L’avvocato del 29enne: “Applicata la legge”
La sentenza ha suscitato non poche polemiche. Ma, come spiega a LaPresse Davide Scaroni, l’avvocato del 29enne, “è stata applicata la legge”. “Il mio assistito, sin dal momento del fermo, ha spiegato che non c’è mai stata violenza. Non ha mai negato quanto avvenuto, spiegando che si trattava di episodi consensuali”.
A chi inorridisce davanti alla parola ‘consensualità’ parlando di una bambina di dieci anni, spiega: “Il nostro codice prevede che ci sia possibilità di consensualità. Anche sotto i 10 anni. Quindi – sottolinea – vuol dire che il sistema contempla che possa esserci un consenso – sicuramente viziato e che non fa venire almeno il reato – anche da persone di età molto contenuta”. “Considerando poi la pena finale – con la condanna a cinque anni – in un giudizio abbreviato e con la concessione delle circostanze generiche, vuol dire che il giudice sia comunque molto discostato dal minimo edittale: questo significa che la gravità del fatto non è in discussione. È stata solo riqualificata più propriamente nel reato di atti sessuali con minorenne”.
L’avvocato risponde alle polemiche: “Sentenza per me non è scioccante”

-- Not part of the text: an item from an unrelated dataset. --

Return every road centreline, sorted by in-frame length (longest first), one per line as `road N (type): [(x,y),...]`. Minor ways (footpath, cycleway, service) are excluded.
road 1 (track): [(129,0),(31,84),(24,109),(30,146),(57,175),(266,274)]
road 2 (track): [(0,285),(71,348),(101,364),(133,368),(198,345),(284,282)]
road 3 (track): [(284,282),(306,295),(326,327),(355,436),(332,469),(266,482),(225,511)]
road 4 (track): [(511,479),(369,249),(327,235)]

Dunque la sentenza è corretta dal punto di vista giuridico, seppur da molti considerata ‘scioccante’. “Per me non è scioccante – sottolinea il legale – poiché è la versione che è sempre stata data dal mio assistito. Si trattava di un processo in cui erano due versioni, quella della persona offesa e quella dell’assistito. Alla prova dei fatti, confrontando le due versioni con gli elementi di prova emersi durante le indagini preliminari, immagino che il giudice possa aver ritenuto che ci fosse quantomeno un ragionevole dubbio che si sia trattato di atti sessuali con minorenne e non di violenza“.
Le motivazioni saranno rese note tra 90 giorni. “Il mio assistito non è stato assolto. I fatti sussistono e sono connotati sicuramente da particolare gravità. Tant’è che siamo arrivati a una pena di cinque anni, in abbreviato, con concessione delle generiche”, ribadisce Scaroni. “Il giudice si è ampiamente discostato dal minimo edittale, come ritengo giusto che sia in un caso del genere che, seppur non connotato da violenza, mantiene ovviamente la propria gravità assoluta. Per questo motivo, sia io che il mio assistito sapevamo che una condanna sarebbe certamente arrivata. La speranza era che la condanna fosse per questo tipo di reato e non per il reato originariamente contestato”.
Nel rapporto consensuale tra il 29enne e la bambina non c’entrano assolutamente dinamiche culturali. “Assolutamente no, il fattore culturale – ci tengo a evidenziarlo – non è stato un punto della discussione”, assicura l’avvocato. E a chi parla di pedofilia puntualizza: “Il termine pedofilia nel nostro codice penale non esiste: la pedofilia è una parafilia ma non è un termine utilizzato all’interno del nostro codice penale che parla di atti sessuali con minorenne e – proprio perché il consenso è viziato – si applicano esattamente le stesse pene della violenza sessuale. Cambiano solo un po’ le aggravanti, ma le pene sono le stesse, proprio perché il consenso è viziato”.